Thousands Flee California Fires as Winds Fuel ‘Unwieldy Beast’

SANTA ROSA, Calif. (Reuters) -
A wildfire burns behind a winery in Santa Rosa, Calif., Oct. 14. (AP Photo/Jae C. Hong)

Thousands more Californians evacuated their homes on Saturday as fierce wildfires spread due to constantly shifting winds, and officials expected the official death toll of 35 to rise with hundreds of people still missing.

Sixteen major wildfires, some encompassing several smaller merged blazes, in areas north of San Francisco consumed nearly 214,000 acres over seven days, or roughly 334 square miles, an area larger than New York City.

The 35 confirmed fatalities, including 19 in Sonoma County, make it the deadliest fire event in California history. Some 100,000 people have been forced from their homes, including 3,000 evacuated on Saturday from the city of Santa Rosa, about 50 miles north of San Francisco, and another 250 from nearby Sonoma. The fires have reduced many homes and businesses to piles of ash.

“It’s an unwieldy beast right now,” fire information officer Dennis Rein said at the Sonoma County Fairgrounds in Santa Rosa, the main staging area for the so-called Nuns Fire in Sonoma County, a wine-producing region.

For the picturesque Napa Valley town of Calistoga, the winds were a double-edged sword. The town was spared by hazardous winds when they shifted, Mayor Chris Canning said, though he warned that a resurgence in the winds could pose a new threat.

He said the town of roughly 5,000 people had been evacuated.

More than 10,000 firefighters are battling the fires, which have destroyed 5,700 buildings. At least a dozen Napa Valley and Sonoma County wineries were damaged or destroyed, throwing the state’s wine industry and related tourism into disarray.

From the air, some 70 helicopters and large aircraft including a 747, two DC-10s and about a dozen air tankers doused flames across the sprawling affected area with fire retardant, officials said.

On the ground, prison inmates were helping firefighters – sometimes digging lines to help contain fires, other times preparing meals at command centers, always watched over by a guard.

In an area largely dependent on immigrant farm labor, U.S. Immigration and Customs Enforcement officials said they would temporarily suspend routine operations during the emergency, “except in the event of a serious criminal presenting a public safety threat,” spokesman James Schwab said in a statement.

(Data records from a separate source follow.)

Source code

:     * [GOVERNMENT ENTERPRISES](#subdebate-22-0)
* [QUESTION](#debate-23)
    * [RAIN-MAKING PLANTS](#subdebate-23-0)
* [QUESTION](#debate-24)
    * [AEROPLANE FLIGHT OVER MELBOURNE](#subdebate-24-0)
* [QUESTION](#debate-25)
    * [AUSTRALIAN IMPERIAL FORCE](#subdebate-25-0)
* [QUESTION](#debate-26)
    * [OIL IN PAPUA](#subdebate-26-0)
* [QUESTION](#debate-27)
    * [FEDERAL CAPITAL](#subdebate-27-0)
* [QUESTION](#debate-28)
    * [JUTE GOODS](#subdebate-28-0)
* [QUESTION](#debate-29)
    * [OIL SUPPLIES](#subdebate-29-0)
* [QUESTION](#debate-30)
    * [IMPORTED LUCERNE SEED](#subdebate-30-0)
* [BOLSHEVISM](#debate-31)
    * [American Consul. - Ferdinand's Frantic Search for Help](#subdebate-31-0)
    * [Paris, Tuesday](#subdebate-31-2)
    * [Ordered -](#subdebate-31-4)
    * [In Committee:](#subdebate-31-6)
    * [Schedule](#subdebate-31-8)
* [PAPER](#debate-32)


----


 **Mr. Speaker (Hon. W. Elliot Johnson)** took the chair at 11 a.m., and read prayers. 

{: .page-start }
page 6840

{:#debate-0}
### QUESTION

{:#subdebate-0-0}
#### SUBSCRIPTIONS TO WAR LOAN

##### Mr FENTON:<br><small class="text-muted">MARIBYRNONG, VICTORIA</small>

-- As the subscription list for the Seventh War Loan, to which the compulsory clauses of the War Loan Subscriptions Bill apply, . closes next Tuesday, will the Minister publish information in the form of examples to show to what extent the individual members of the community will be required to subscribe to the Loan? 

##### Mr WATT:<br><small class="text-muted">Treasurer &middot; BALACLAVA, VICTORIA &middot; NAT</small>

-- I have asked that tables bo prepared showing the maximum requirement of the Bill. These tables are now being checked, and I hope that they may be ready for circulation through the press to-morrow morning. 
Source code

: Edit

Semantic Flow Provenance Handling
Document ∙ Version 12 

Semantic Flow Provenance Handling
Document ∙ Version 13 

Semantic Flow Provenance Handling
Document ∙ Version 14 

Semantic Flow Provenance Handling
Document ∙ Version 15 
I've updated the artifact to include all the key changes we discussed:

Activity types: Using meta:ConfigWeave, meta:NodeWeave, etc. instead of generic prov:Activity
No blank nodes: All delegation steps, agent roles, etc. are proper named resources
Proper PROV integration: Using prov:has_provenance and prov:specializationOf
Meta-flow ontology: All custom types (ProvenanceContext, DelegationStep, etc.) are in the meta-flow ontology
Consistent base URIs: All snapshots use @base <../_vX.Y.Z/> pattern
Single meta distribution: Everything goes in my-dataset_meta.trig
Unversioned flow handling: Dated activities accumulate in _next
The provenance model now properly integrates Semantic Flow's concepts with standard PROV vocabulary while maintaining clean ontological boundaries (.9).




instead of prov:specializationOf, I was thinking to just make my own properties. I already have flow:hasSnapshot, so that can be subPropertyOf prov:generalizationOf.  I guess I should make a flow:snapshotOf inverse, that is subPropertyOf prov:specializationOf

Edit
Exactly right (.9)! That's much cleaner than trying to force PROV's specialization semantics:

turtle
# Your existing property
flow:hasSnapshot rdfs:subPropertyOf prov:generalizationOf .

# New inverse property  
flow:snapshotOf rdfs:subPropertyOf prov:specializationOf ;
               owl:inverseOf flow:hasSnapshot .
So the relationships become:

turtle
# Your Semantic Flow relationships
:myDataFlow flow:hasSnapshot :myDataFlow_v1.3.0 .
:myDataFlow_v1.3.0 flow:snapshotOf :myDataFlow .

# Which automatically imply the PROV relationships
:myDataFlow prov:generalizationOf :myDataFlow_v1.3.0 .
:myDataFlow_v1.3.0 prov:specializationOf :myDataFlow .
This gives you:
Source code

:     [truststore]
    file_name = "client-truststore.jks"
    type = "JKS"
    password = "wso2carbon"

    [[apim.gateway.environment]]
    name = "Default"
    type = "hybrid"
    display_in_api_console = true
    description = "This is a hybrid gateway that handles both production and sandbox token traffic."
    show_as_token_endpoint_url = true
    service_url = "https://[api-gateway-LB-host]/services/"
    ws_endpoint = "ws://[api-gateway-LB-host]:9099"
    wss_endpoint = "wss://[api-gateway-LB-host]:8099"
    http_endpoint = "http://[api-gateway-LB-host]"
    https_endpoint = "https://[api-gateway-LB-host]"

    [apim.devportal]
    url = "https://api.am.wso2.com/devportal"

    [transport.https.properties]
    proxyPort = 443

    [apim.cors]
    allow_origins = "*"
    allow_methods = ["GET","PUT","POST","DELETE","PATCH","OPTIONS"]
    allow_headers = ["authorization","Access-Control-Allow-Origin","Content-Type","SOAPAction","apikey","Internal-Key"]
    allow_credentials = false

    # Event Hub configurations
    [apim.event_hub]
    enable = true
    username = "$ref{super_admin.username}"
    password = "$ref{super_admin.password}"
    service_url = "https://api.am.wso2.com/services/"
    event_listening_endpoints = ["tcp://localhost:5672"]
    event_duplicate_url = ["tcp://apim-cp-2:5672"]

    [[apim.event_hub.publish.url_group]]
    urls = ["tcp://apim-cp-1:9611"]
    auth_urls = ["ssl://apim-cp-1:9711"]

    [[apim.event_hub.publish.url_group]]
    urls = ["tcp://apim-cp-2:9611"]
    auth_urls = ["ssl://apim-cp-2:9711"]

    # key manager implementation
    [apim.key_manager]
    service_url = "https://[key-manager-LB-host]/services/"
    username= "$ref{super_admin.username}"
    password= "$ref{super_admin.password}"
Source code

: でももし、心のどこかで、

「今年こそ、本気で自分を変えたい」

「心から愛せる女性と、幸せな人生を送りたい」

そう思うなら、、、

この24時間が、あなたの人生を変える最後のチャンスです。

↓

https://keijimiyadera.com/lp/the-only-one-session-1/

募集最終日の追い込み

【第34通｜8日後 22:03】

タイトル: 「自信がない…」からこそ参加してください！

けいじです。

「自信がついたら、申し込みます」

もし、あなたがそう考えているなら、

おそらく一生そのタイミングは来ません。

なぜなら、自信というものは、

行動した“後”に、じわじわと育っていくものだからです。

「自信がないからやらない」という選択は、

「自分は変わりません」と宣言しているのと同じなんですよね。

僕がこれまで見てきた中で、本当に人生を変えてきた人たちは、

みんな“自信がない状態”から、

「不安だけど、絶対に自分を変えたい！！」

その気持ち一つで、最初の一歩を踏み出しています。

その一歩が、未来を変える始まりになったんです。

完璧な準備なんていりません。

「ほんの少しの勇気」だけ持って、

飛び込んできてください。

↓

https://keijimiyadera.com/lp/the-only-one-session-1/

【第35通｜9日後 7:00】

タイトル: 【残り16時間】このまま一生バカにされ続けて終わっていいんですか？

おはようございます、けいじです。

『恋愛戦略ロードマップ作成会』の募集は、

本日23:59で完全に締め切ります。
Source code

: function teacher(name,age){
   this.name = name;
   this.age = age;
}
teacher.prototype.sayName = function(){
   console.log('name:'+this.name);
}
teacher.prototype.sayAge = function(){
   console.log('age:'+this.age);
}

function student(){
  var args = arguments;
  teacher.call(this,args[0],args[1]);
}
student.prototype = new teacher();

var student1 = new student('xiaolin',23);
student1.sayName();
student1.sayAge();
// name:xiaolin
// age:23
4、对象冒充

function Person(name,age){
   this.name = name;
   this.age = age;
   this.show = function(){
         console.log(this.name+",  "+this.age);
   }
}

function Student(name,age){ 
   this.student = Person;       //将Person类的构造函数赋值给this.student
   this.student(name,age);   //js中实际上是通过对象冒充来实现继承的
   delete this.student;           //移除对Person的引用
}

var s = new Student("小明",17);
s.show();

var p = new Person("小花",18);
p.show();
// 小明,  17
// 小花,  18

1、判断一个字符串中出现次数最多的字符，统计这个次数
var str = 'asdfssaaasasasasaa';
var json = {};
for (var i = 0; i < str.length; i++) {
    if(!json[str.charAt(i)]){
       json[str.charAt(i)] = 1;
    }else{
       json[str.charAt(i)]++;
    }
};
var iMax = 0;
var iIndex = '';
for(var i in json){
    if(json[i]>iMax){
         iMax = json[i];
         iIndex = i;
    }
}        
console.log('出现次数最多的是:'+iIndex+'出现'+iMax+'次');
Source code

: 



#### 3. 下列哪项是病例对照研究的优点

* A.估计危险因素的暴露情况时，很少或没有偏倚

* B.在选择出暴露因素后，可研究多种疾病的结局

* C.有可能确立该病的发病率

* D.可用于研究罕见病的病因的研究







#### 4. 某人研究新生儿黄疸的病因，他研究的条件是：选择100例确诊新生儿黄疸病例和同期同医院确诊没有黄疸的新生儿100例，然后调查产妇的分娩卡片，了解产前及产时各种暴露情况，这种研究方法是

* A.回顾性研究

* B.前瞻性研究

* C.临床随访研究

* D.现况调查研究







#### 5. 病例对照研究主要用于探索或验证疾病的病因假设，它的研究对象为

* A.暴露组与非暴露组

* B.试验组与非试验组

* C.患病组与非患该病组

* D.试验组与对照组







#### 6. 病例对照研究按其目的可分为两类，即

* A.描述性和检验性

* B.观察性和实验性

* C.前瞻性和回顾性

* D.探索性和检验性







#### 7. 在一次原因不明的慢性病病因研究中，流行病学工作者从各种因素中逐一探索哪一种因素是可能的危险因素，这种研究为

Ground crews gained on the wildfires on Friday but drier weather and fast-changing winds complicated efforts on Saturday, sparking a new large wildfire in Lake County, officials said.

The Nuns Fire, which had killed at least one person, was only 10 percent contained with winds threatening more residential areas, Cal Fire spokesman Antonio Negrete said.

But the more deadly Tubbs Fire, which killed at least 17 people in Sonoma County, was 44 percent contained, which officials considered a victory.

“It’s cautious optimism but it’s optimism,” Negrete said of the Tubbs Fire.

Cal Fire had estimated the fires would be contained by Oct. 20, but may need to revise that date because of the winds that kicked up, Rein said.

“It’ll set us back a planning cycle. Everything is very dynamic,” Rein said.

Whole neighborhoods of Santa Rosa have been reduced to landscapes of gray ash, smoldering debris and burned-out vehicles.

Some victims were asleep when flames engulfed their homes, and many survivors had only minutes to flee.

As parts of Santa Rosa were devastated, Calistoga, about 12 miles to the northeast, faced hazardous winds that were forecast to push the Tubbs Fire toward town.

Canning, the mayor, said the shifting winds kept the flames at least two miles from the city limit.

“If the winds shift and come back again, that’s a big concern,” he said in a telephone interview.

All but 12 of the city’s 5,200 people heeded evacuation orders and left, Canning said, a remarkable level of participation that he attributed to media images showing the “utter devastation” in neighboring Santa Rosa.

“Nobody was confrontational,” Canning said. “When the police or firefighters knocked on doors, most people were already ready to go with their bags packed.”

The fires’ death toll surpassed the 29 deaths from the Griffith Park fire of 1933 in Los Angeles.

With 235 people still missing on Saturday in Sonoma County alone, and rubble from thousands of incinerated dwellings yet to be searched, authorities have said the number of fatalities from the North Bay fires would likely climb.

The year’s wildfire season is one of the worst in history in the United States, with nearly 8.6 million acres burned, just behind 2012, according to the National Interagency Fire Center.